Let them mull it over in the off season, let them figure out what needs to change. I’m pretty confident that they will storm back. I fully expect all the ESPN talking heads to be negative about the Cal Football program, and a lowered Pre- Season ranking next only works in our FAVOR! I look forward to the BEARS storming back into the spotlight. “The best is yet to come.”
One thing, however, the entire team and staff owes Justin Forsett an apology. He’s the only player on this team that played with consistent fire and desire ALL season long. Go Bears!
December 3rd, 2007 at 4:26 pm
Ditto. My Cal years included the ’98 through the ’01 seasons under Tom Holmoe. This season — our worst under Tedford — was still better than the BEST season we have experienced under Holmoe during those years. In each of my years as a student, I held a season pass. I religiously went to every game. Even during that agonizing, painful, heart-wrenching 1-10 season that filled the fall of my senior year with a heartbreak every Saturday.
Tedford is a special coach. I knew this from the first play from scrimmage in my first game as an alum and Tedford’s first game at Cal, when Kyle Boller threw a screen pass to Terrell Williams who then threw a long pass to freshman David Gray who took the ball in 71 yards into the end zone en route to a 35-0 first quarter and a 70-22 victory. I knew this when we beat #3-ranked USC (remember how intimidating that ranking seemed then?) in triple overtime. I knew when we were a freshman mistake away from being the #1 team in the nation for the first time since dinosaurs picked up a pigskin. And I sure as hell am not forgetting this because of one lousy season.
We’ll be back. And when we are, I’d advise the opposing team to hire a good PR person. Cause it won’t look pretty.

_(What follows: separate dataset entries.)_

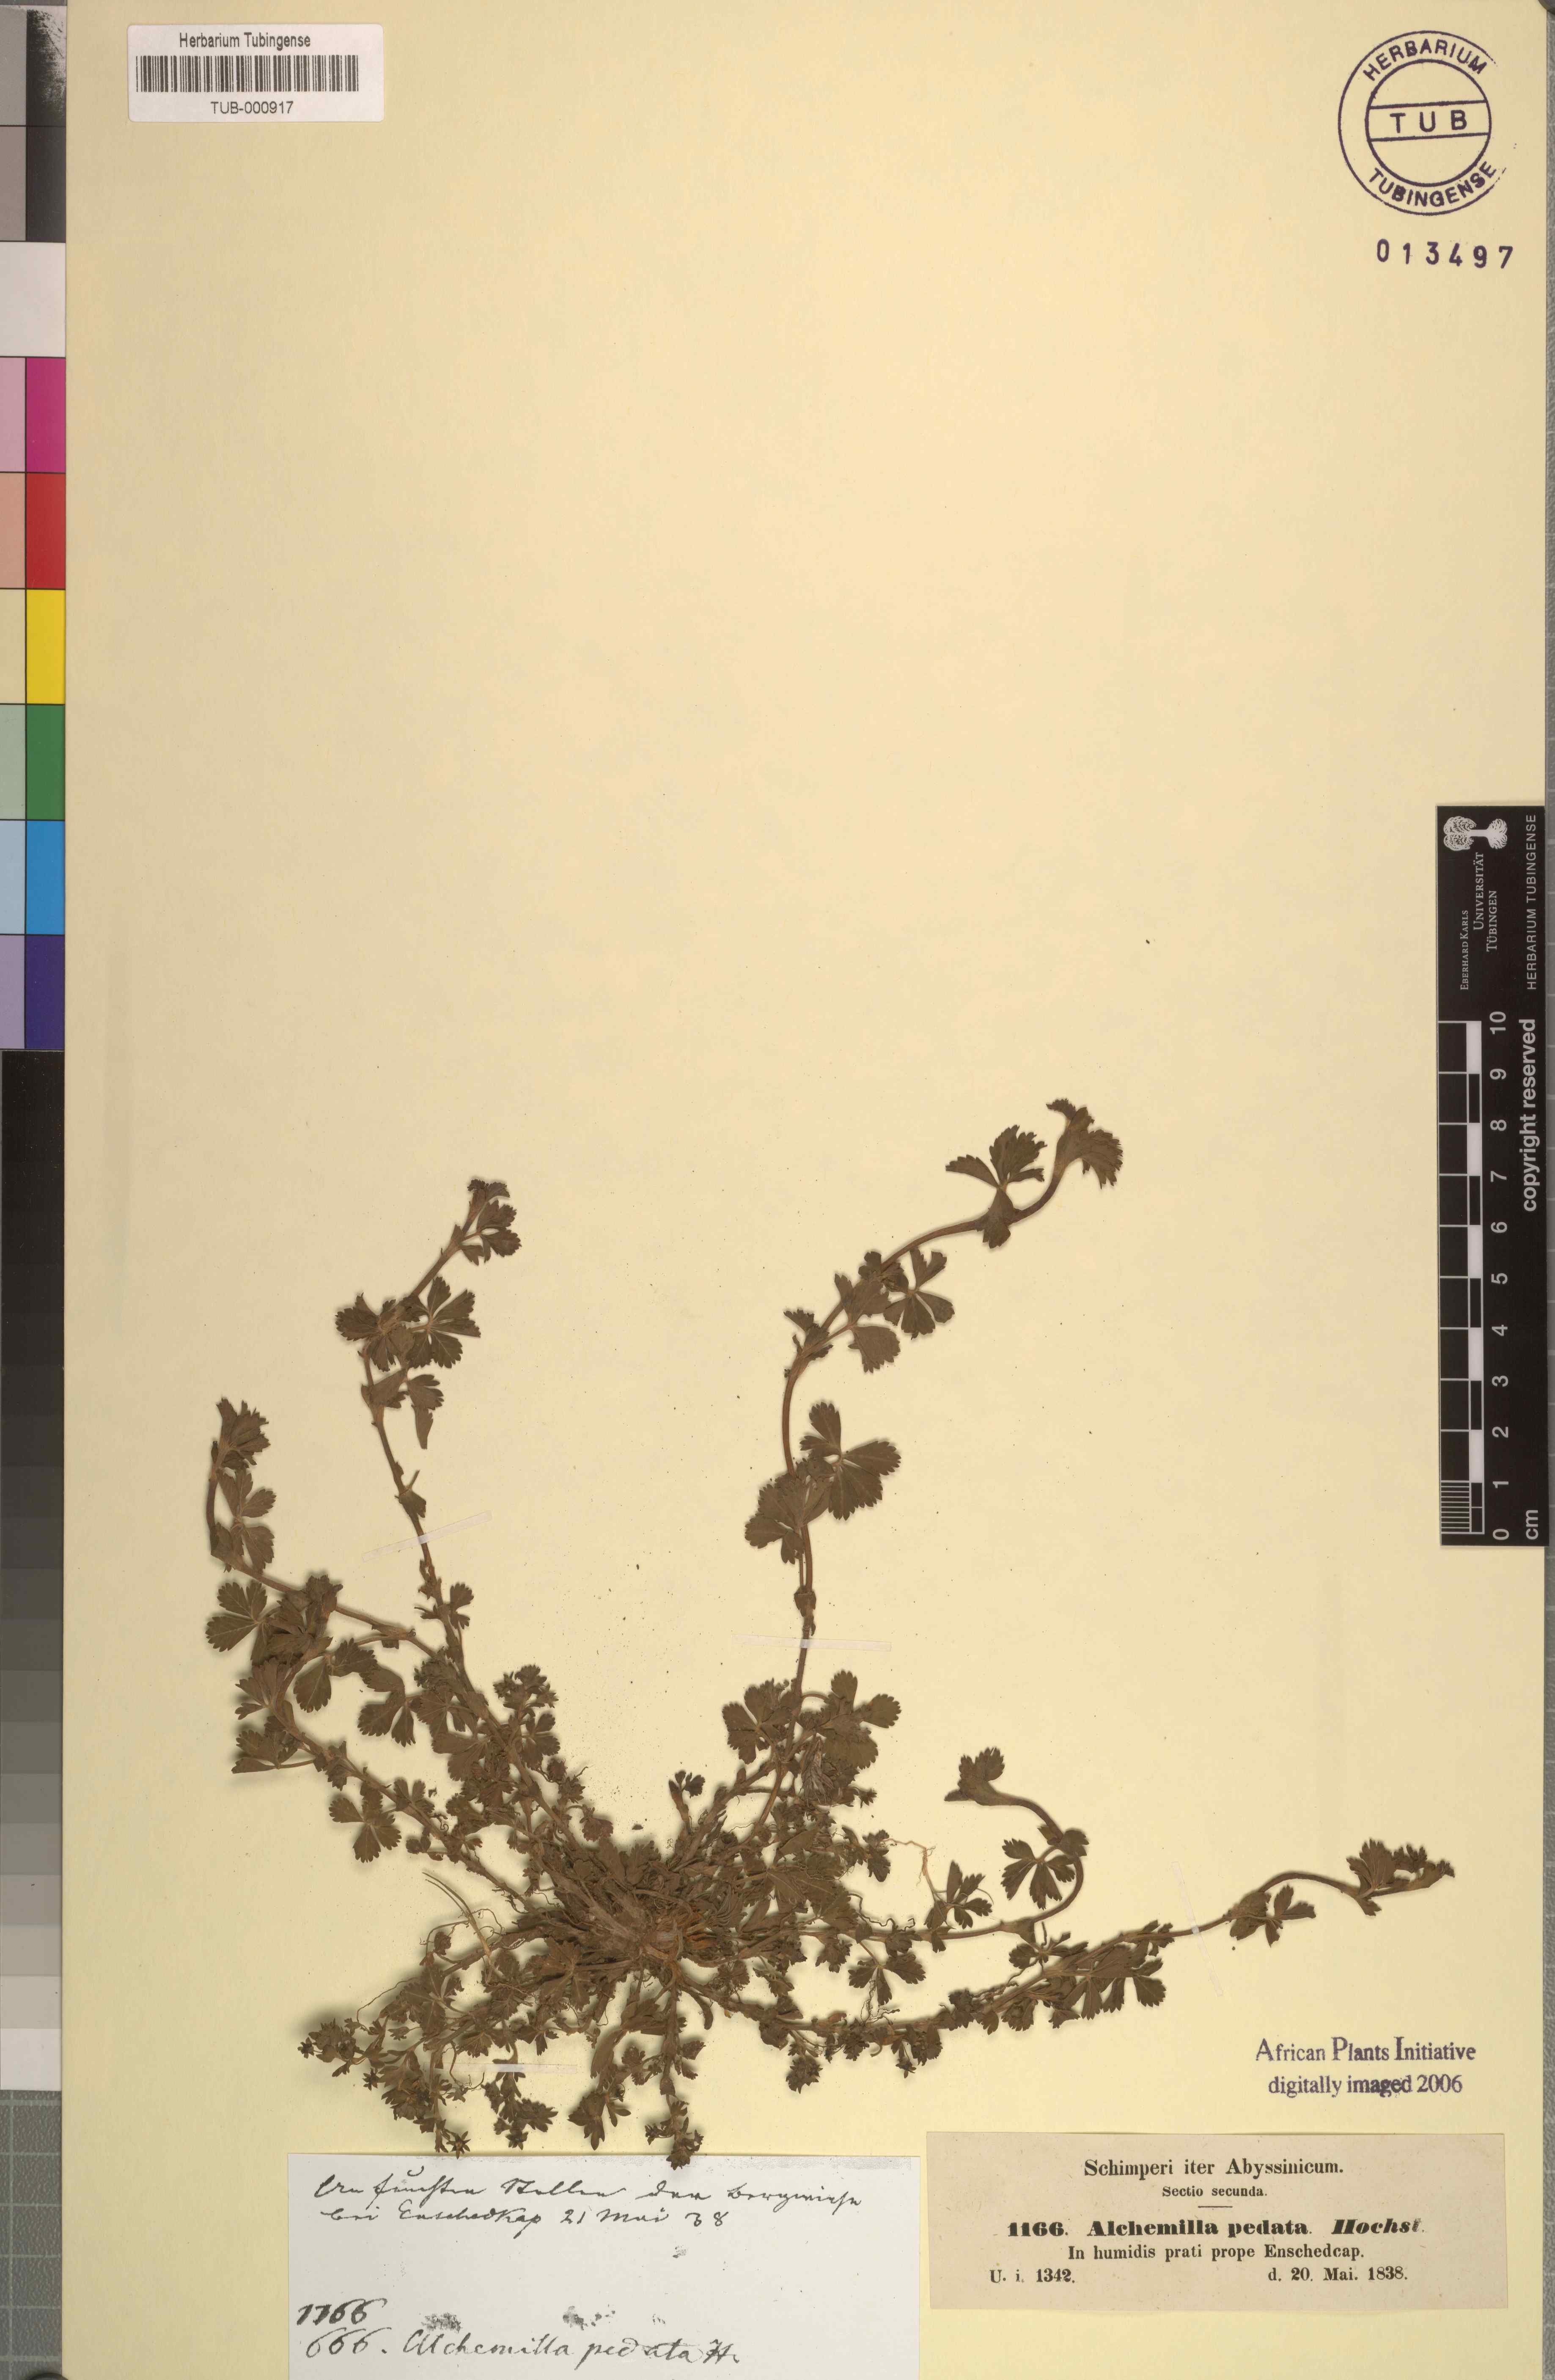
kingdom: Plantae
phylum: Tracheophyta
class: Magnoliopsida
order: Rosales
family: Rosaceae
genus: Alchemilla
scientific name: Alchemilla pedata
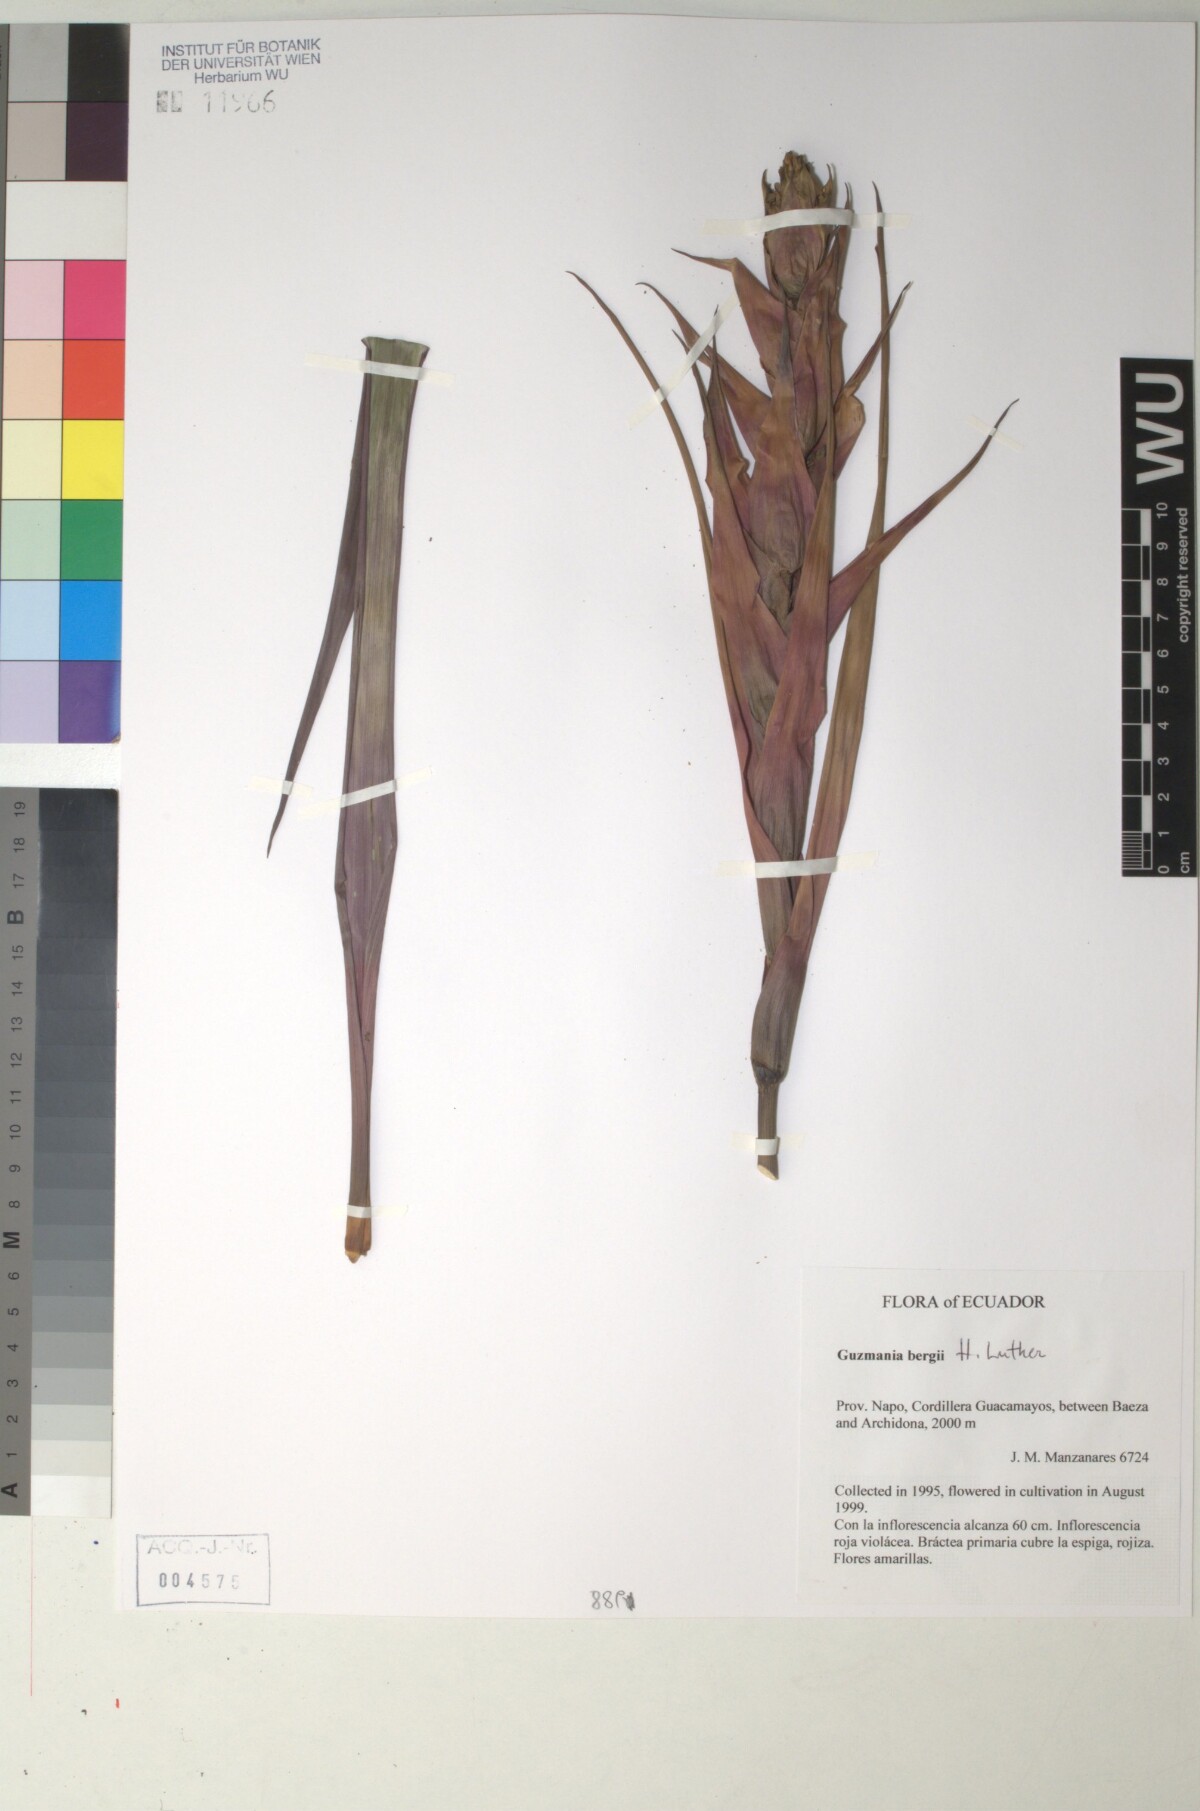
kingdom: Plantae
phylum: Tracheophyta
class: Liliopsida
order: Poales
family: Bromeliaceae
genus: Guzmania
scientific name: Guzmania bergii
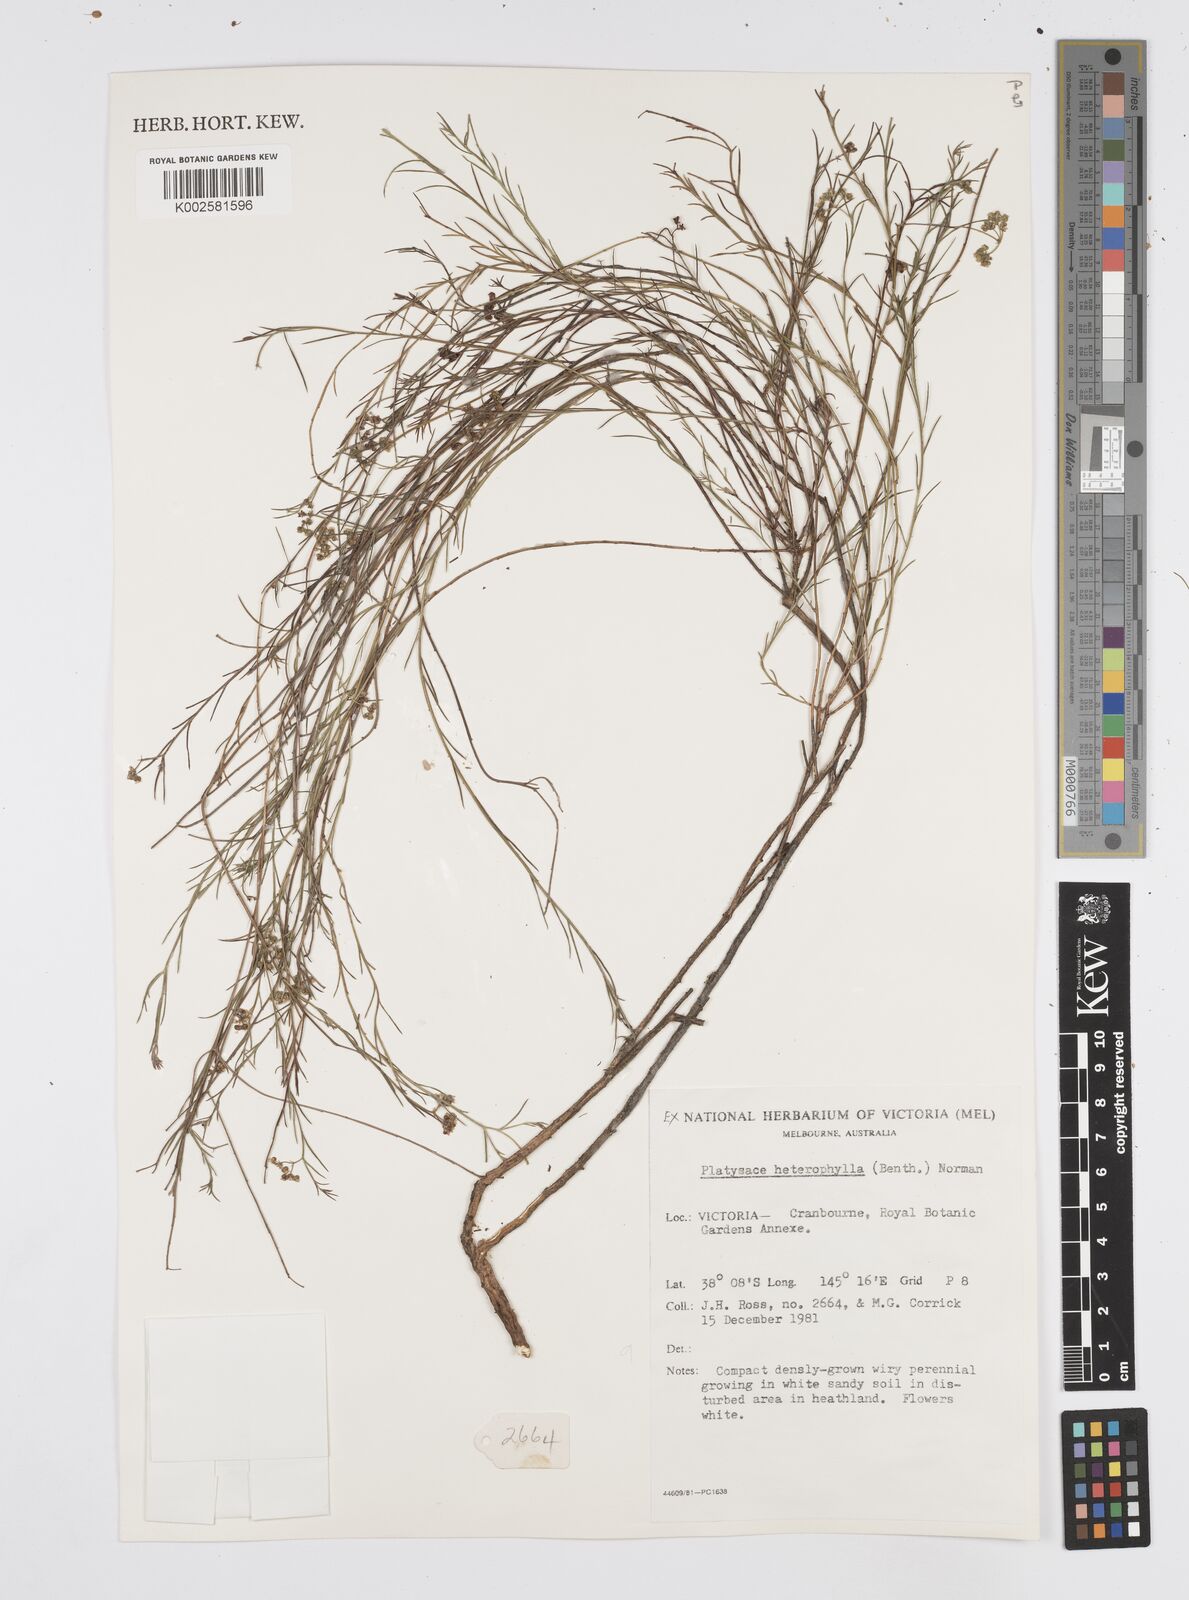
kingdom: Plantae
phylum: Tracheophyta
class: Magnoliopsida
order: Apiales
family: Apiaceae
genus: Platysace
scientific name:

December 4th, 2007 at 1:33 pm
Don’t fret, Cal fans. You could be saddled with a coach like Mike Stoops, who acts like an idiot on the sidelines, shows no sportsmanship, and says before our big rivalry game vs. ASU that the best rivalry is the Oklahoma-Texas game. Think about that–even if it’s true in an objective sense–would you want Tedford saying that the game against Stanford isn’t the best rivalry he’s ever been associated with? Our coach doesn’t consider the game that’s been going on since the end of the 19th century (before we were even a state) to be that big of a deal…and Arizona fans are stuck with this below-mediocre coach who has yet to produce a winning season for at least one more year. Count your blessings. I’d love for Tedford to be wearing cardinal & navy.